Espérance de vie à la naissance :
Indicateur insuffisant car la notion d'espérance de vie est liée à la manière dont l'on vit et les conditions de travail qui sont imposées aux individus. Elle est liée aussi aux conditions d'accès à la santé et à la protection sociale.
- La retraite reculée à 62 ans, puis à 67 ans comme préconisé par la Commission européenne
- La souffrance au travail, plus de travail et moins de moyen humain, générant des situations de stress quelque fois tellement insurmontables que les salariés ne trouvent d'issue que dans le suicide
- Les maladies musculo-squelettiques générées par les mouvements répétés. Soumis à la rentabilité maximum, le salarié devient un robot dans la continuité de la machine à laquelle il est rivé.
Toutes ces nouvelles conditions de vie et de travail vont-elles permettre d'assurer la même espérance de vie dans quelques années ?
Répartition des émissions de gaz à effet de serre par secteur d'activité :
chiffres de 2008,
16,6 % seulement en ce qui concerne l'industrie : mais pouvons-nous oublier qu'un grand nombre de nos entreprises de production ont été délocalisées par les groupes financiers dans des pays moins exigeants en ce qui concerne les contraintes environnementales et sociales ? Le problème de l'émission des GES a été déplacé sur la planète mais il demeure le même.

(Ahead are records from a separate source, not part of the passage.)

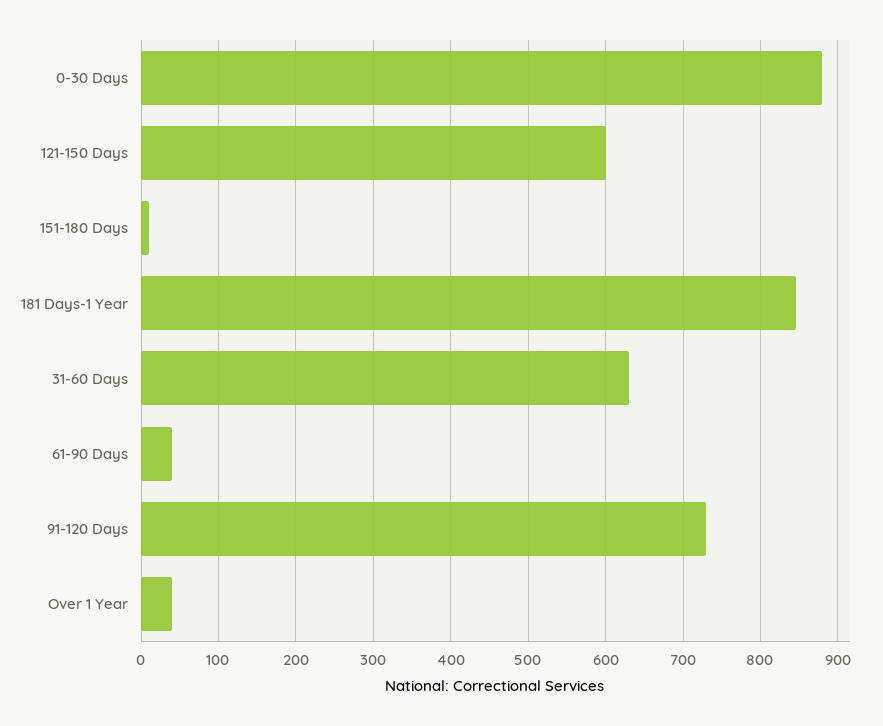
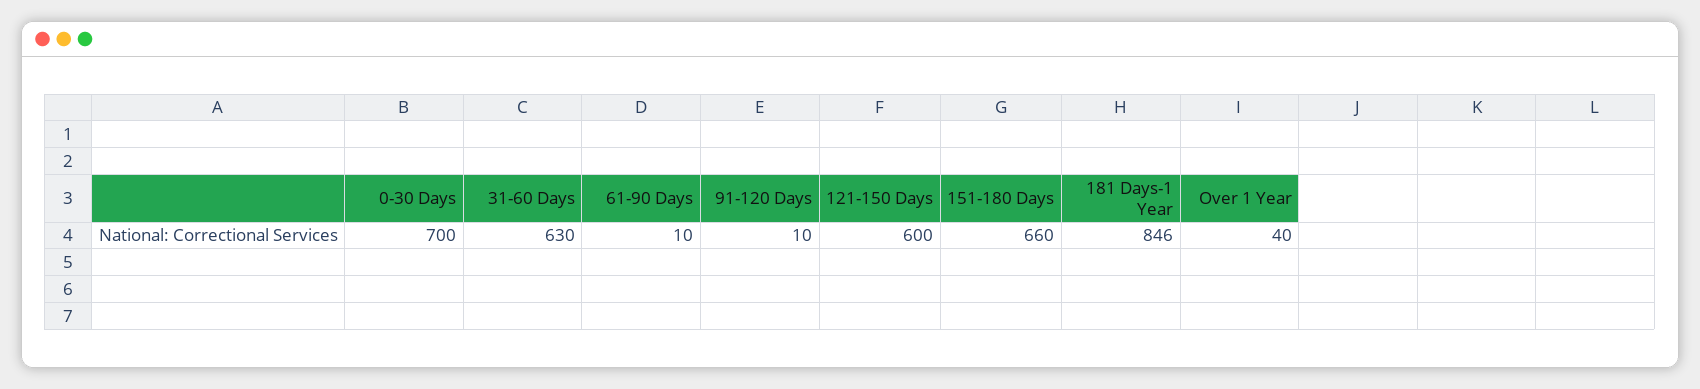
  {
-   "0-30 Days": 880,
+   "0-30 Days": 700,
    "121-150 Days": 600,
-   "151-180 Days": 10,
+   "151-180 Days": 660,
    "181 Days-1 Year": 846,
    "31-60 Days": 630,
-   "61-90 Days": 40,
+   "61-90 Days": 10,
-   "91-120 Days": 730,
+   "91-120 Days": 10,
    "Over 1 Year": 40
  }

«Ne pas culpabiliser le citoyen », mais que dire des spots publicitaires dans les médias l'incitant à réaliser son bilan carbone personnel ? Je trouve cela choquant.
Est-ce que le salarié est coupable lorsqu'il doit prendre sa voiture pour prendre son poste à 5h00 ou 6h00 du matin alors que les transports publics, lorsqu'ils existent, ne se mettent en route que deux à trois heures plus tard ?
Est-ce que le citoyen est coupable lorsqu'il doit prendre sa voiture pour se rendre au cinéma ou au théâtre dans la ville voisine alors que les transports en communs ne fonctionnent plus au-delà d'une certaine heure ?
Est-ce que le citoyen est coupable, lorsqu'il a la chance d'avoir un logement, de vouloir ne pas y avoir froid, d'y avoir l'eau froide et chaude courante, de pouvoir s'y éclairer ?
Est-ce que le citoyen est coupable d'avoir envie d'utiliser toutes les technologies mises à sa disposition (machine à laver le linge, machine à laver la vaisselle, tous les robots ménagers) lui permettant d'épargner sa santé et de lui donner la possibilité de consacrer du temps à une vie sociale ?
Est-ce que le citoyen est coupable de vouloir utiliser les outils de communications modernes (téléphone, téléviseur, lecteur de CD, lecteur MP3, ordinateur, iphone, internet..) ?
Est-ce lui qui a décidé de donner à toutes ces machines et robots, tous ces outils modernes, une durée de vie réduite, de les rendre irréparables, non démontables ?
Est-ce que le citoyen est coupable de produire tant de déchets ? Entre autre, cartons, papiers, plastiques, sous forme d' emballages et autres blisters que nous vendent les industriels de tout bord.
La production d'électricité :
Les recherches pour développer les énergies renouvelables sont à souligner et à encourager dans une politique de production d'électricité dans un service public mettant tous les citoyens à égalité.
La production de l'énergie nucléaire, après les incidents de Fukushima, a été remise en cause de manière quelque fois très virulente par certains. Elle a même été remise en cause de manière radicale comme en Allemagne qui a fermé quelques unes de ses propres centrales nucléaires, mais qui n'a aucun état d'âme à acheter de l'énergie d'origine nucléaire à la France.
Si le développement durable est de la responsabilité de tous, de l'individu à la communauté internationale, il ne faudrait pas au bout du compte que seul l'individu soit visé par la mise en œuvre des économies indispensables pour permettre à tous les êtres humains sur la planète de bénéficier des bienfaits de la modernité.
Dans sa course au pouvoir et à la domination, dans sa course à l'enrichissement personnel, l'Homme (avec un grand H) est le plus grand prédateur de l'espèce humaine.
Mettons l'Humain au cœur de nos préoccupations, mettons du service public pour la gestion des biens nécessaires à la vie de l'Homme et le raisonnement deviendra différent."